• [How to complete this task] Below are the records; copy each line in which "terminie" can be found.

• [Material supplied]
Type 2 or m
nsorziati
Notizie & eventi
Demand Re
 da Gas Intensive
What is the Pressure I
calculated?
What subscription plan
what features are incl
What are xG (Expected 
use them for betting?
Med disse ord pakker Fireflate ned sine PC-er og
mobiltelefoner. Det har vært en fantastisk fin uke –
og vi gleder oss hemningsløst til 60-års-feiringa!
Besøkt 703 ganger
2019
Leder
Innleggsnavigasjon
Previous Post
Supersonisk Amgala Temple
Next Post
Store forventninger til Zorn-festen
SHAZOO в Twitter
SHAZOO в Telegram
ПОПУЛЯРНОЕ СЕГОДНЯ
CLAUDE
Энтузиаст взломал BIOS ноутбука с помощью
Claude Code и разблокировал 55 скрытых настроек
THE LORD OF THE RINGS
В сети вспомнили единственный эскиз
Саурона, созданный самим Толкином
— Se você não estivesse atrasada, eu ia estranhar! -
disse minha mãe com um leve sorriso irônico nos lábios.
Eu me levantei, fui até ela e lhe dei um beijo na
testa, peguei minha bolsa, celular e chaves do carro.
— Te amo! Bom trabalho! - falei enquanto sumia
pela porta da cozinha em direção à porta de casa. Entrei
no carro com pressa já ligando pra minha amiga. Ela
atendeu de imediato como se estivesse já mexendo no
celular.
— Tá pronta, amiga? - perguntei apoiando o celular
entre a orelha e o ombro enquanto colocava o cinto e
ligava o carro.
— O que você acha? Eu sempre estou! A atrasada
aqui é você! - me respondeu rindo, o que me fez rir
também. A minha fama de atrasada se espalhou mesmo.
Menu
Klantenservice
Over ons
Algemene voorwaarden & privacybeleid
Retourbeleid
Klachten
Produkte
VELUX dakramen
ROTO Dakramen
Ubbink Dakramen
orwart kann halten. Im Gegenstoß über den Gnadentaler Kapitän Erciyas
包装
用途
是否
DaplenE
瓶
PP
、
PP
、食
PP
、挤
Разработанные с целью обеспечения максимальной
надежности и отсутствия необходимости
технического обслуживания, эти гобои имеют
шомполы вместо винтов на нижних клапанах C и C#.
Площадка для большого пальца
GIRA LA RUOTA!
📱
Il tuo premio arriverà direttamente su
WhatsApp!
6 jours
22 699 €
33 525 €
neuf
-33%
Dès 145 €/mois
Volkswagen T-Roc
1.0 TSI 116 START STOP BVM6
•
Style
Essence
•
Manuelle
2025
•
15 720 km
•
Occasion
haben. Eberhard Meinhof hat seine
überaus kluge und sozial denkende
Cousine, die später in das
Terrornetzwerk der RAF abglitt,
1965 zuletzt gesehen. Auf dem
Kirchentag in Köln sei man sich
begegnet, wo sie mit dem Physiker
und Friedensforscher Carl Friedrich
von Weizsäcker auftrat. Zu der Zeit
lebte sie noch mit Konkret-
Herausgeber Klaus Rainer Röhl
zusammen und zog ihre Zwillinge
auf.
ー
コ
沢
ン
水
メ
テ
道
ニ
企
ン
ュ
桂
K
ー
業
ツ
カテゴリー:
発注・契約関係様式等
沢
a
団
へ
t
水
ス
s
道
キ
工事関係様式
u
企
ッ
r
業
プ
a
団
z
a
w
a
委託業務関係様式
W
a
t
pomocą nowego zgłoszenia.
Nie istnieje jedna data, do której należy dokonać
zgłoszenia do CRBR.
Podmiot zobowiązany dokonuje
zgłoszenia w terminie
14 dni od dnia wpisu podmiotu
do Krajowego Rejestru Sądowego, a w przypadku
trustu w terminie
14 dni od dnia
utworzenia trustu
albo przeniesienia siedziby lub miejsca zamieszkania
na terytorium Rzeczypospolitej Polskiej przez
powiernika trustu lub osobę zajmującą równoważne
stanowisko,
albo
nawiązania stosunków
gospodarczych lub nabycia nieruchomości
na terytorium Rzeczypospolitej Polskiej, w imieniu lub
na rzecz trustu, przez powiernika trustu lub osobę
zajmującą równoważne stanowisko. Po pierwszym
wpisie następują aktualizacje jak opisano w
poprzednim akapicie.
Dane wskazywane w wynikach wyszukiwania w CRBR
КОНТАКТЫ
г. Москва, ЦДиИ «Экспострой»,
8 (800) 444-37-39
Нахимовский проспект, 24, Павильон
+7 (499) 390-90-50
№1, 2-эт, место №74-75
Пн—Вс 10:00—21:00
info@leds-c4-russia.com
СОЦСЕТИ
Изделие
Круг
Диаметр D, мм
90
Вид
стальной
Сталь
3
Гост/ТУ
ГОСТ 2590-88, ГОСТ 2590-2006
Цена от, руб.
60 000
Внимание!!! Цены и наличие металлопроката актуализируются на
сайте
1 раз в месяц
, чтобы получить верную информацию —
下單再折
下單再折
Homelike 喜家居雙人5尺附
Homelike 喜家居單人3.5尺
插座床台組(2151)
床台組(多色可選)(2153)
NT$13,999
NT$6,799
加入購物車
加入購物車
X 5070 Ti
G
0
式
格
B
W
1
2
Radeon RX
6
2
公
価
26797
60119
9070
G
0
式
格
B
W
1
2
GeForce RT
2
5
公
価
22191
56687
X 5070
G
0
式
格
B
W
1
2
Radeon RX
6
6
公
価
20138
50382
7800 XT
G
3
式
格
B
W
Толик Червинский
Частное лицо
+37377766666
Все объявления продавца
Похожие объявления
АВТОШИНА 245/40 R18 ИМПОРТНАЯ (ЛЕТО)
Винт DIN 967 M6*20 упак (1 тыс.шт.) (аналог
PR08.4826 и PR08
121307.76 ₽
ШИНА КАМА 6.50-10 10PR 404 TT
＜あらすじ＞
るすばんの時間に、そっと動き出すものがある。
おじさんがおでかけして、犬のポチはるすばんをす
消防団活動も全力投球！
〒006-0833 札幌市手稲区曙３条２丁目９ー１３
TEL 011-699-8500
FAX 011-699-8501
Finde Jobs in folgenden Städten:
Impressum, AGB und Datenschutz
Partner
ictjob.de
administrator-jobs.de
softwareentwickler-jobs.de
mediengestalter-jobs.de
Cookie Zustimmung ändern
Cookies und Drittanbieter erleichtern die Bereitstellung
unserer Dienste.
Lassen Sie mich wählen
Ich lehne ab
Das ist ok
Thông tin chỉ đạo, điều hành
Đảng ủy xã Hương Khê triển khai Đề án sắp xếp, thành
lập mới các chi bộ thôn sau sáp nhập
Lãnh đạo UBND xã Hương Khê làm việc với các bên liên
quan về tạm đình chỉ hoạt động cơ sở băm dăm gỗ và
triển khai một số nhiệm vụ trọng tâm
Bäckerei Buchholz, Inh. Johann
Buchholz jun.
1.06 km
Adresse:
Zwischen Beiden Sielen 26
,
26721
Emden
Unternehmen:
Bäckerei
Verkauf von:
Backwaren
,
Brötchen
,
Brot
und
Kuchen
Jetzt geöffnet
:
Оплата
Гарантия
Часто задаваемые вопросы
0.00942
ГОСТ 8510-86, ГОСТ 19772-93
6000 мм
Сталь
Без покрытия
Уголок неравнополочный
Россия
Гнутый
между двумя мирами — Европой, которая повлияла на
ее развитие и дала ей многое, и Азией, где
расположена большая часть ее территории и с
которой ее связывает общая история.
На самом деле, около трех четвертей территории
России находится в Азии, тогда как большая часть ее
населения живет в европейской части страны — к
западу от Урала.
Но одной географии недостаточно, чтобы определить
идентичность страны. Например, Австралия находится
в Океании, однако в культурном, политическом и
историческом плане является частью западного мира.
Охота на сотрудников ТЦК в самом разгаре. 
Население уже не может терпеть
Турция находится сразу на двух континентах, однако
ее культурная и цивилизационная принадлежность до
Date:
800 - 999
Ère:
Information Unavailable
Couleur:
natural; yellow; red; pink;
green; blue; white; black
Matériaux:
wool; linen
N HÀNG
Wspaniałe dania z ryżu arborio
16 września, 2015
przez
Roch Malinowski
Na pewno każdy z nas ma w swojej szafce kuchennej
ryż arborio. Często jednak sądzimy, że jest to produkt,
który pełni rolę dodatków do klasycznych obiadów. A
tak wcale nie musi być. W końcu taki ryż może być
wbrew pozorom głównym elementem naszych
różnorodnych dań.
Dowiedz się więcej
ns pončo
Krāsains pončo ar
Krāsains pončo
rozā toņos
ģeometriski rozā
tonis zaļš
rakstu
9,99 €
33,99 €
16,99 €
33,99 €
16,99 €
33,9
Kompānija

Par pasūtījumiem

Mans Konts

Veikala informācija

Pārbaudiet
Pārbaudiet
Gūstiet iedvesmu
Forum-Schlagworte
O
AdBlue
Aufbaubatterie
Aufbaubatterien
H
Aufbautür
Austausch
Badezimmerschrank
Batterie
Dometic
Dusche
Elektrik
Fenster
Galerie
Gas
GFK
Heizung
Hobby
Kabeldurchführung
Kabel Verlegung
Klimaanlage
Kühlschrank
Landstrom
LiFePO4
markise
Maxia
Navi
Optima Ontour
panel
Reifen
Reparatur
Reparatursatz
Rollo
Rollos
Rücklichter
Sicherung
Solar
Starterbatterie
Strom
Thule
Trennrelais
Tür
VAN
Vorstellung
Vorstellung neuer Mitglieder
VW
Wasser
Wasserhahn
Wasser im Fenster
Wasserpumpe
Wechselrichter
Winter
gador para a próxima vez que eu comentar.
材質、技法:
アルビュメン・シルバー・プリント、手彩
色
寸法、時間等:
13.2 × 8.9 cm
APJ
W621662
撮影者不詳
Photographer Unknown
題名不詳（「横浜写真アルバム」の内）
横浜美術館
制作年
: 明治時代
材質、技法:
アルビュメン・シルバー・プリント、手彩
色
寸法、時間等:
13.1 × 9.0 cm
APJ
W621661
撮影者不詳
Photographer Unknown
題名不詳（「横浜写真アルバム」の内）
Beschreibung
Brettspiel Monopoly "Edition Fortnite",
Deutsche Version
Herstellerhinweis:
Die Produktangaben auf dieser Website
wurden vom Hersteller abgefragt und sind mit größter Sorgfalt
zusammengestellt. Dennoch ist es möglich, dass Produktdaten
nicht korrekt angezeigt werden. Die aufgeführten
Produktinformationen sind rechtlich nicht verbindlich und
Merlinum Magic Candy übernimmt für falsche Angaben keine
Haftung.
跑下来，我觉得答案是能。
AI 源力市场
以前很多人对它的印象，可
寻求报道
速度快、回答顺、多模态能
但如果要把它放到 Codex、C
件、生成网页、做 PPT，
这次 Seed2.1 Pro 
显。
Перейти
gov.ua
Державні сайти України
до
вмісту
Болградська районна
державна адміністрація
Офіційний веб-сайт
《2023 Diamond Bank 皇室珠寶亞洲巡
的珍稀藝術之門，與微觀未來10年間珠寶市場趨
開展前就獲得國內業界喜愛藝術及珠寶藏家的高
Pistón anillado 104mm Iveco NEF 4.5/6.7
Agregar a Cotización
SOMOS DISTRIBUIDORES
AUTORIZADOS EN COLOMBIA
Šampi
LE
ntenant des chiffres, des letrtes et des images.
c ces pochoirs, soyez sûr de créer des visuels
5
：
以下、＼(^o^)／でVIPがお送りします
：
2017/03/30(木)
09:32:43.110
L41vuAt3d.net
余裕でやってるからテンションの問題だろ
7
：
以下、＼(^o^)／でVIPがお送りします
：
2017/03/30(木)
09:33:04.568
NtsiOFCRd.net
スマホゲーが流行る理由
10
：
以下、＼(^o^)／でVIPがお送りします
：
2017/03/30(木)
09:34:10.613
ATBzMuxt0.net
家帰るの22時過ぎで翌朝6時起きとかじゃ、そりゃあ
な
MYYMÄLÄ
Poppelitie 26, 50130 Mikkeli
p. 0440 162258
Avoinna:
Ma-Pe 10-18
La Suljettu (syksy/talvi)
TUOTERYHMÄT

• [Written answer]
zgłoszenia w terminie
trustu w terminie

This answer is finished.